What this task involves: Each line that includes the word "python" should be copied from the records.

^^^^^^^^

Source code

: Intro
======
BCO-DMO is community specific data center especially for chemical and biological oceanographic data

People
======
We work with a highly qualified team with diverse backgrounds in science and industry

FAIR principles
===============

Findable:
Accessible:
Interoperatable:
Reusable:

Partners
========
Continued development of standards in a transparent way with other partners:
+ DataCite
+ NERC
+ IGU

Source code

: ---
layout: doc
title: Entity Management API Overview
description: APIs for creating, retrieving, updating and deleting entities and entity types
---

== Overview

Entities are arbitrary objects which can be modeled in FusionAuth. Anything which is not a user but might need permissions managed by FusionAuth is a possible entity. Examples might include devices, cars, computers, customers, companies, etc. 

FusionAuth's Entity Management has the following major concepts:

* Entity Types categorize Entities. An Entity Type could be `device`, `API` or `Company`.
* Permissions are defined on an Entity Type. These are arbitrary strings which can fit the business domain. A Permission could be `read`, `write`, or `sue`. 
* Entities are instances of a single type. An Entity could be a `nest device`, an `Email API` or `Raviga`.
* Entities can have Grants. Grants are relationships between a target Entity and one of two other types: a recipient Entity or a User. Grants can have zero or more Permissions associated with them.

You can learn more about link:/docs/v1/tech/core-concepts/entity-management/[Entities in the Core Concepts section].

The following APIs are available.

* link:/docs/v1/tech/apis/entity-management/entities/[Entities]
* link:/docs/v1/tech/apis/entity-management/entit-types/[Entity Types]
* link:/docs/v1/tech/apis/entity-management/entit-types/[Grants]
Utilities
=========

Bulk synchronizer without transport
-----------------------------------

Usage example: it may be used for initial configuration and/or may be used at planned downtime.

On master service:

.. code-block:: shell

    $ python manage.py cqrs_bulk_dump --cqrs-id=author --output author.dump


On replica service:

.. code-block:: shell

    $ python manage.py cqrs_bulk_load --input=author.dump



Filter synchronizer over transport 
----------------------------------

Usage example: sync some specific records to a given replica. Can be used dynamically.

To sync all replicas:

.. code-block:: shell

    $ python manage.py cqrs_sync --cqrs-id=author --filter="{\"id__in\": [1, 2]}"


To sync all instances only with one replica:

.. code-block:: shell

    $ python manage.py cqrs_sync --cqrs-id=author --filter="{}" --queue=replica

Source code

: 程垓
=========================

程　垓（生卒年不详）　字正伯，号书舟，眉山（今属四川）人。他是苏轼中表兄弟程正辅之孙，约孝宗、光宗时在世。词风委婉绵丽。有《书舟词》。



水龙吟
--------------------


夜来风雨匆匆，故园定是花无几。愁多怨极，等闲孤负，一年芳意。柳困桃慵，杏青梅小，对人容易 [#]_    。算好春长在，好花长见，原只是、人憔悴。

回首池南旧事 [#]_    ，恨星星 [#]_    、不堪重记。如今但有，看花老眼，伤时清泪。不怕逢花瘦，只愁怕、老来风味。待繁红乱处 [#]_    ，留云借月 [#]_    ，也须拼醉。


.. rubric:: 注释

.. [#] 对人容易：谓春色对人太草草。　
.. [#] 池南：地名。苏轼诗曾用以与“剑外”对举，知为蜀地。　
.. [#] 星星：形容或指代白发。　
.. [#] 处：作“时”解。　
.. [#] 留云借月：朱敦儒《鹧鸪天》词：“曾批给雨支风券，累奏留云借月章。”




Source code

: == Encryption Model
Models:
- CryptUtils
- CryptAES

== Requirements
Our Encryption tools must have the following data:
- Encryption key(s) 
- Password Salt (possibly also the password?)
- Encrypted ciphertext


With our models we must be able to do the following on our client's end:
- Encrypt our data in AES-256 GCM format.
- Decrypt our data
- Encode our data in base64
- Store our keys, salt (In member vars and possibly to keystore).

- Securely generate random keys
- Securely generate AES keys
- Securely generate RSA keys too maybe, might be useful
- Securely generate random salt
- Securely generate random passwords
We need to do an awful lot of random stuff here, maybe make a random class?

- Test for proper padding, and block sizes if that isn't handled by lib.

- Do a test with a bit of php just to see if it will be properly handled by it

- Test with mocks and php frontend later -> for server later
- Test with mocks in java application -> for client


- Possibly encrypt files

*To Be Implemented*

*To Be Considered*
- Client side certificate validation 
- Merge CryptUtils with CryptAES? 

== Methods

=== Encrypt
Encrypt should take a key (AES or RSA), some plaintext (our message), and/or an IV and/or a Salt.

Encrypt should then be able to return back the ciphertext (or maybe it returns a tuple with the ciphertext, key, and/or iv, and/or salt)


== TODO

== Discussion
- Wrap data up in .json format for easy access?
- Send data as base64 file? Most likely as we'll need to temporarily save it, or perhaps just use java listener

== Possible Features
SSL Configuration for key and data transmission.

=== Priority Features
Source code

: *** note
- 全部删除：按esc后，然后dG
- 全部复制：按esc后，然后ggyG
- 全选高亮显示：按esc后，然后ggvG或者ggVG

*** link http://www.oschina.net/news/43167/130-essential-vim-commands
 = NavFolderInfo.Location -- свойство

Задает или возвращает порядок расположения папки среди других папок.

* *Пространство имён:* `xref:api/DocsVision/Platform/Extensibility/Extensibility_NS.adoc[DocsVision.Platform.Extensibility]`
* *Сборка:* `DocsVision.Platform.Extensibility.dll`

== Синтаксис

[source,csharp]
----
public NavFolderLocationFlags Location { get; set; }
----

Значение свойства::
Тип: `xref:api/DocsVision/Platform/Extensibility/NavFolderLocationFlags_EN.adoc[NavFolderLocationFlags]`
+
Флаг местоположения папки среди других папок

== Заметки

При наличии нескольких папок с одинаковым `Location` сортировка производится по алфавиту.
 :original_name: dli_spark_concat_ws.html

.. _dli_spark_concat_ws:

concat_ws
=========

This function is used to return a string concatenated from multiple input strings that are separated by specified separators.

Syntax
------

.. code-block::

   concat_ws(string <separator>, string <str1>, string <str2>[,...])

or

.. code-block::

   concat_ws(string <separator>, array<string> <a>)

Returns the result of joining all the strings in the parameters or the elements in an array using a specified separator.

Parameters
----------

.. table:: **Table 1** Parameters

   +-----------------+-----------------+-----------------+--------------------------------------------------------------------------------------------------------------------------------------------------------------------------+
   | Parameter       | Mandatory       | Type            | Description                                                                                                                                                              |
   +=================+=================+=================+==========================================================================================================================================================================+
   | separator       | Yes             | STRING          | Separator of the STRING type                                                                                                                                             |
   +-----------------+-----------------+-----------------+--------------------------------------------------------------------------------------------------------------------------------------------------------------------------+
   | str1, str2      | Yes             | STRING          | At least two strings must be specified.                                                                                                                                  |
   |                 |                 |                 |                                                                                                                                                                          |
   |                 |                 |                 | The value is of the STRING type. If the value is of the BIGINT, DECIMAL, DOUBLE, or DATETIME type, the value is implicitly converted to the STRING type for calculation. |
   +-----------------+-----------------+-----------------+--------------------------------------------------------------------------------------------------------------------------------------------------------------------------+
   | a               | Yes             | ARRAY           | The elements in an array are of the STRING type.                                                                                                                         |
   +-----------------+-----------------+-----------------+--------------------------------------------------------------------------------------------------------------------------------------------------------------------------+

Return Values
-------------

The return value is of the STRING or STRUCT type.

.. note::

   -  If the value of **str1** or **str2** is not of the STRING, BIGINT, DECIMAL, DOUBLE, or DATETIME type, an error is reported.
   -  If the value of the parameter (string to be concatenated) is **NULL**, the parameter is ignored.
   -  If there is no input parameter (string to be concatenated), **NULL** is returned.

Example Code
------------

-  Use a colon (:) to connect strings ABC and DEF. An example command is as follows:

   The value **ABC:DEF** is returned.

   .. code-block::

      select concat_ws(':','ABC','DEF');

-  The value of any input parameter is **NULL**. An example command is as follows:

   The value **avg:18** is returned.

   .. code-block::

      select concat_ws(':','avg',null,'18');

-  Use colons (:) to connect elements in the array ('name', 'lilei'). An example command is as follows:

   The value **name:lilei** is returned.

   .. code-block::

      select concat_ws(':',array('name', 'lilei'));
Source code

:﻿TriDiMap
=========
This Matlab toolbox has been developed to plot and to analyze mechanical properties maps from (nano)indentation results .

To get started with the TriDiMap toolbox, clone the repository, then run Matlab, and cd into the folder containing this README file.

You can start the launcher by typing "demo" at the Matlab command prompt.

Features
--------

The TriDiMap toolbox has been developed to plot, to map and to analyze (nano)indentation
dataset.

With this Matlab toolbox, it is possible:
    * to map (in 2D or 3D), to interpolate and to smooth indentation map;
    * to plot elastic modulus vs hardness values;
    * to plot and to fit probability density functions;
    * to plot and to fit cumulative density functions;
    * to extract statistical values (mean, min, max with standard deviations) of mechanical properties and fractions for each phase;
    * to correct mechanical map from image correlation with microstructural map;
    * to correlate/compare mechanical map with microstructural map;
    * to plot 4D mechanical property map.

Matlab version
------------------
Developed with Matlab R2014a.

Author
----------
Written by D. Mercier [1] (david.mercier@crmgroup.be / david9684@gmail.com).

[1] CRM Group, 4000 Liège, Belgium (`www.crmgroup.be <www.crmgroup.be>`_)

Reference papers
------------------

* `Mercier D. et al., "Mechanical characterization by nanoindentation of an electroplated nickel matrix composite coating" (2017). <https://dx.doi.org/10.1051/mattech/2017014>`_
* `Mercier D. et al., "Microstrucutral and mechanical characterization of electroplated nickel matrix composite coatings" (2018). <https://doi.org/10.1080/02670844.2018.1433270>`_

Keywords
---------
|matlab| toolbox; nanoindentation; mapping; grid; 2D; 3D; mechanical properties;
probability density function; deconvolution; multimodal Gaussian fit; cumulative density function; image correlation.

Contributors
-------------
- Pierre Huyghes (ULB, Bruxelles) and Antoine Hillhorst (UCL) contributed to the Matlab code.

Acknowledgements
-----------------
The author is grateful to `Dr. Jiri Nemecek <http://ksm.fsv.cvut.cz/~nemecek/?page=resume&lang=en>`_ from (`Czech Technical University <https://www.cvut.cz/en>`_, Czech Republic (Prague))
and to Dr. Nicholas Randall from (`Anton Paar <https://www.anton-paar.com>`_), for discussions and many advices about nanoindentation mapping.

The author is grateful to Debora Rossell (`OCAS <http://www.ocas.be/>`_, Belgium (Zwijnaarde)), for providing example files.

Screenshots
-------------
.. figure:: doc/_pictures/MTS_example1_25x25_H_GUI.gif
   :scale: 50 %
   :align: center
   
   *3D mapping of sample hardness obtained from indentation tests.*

^^^^^^^^

Solution to the problem:
    $ python manage.py cqrs_bulk_dump --cqrs-id=author --output author.dump
    $ python manage.py cqrs_bulk_load --input=author.dump
    $ python manage.py cqrs_sync --cqrs-id=author --filter="{\"id__in\": [1, 2]}"
    $ python manage.py cqrs_sync --cqrs-id=author --filter="{}" --queue=replica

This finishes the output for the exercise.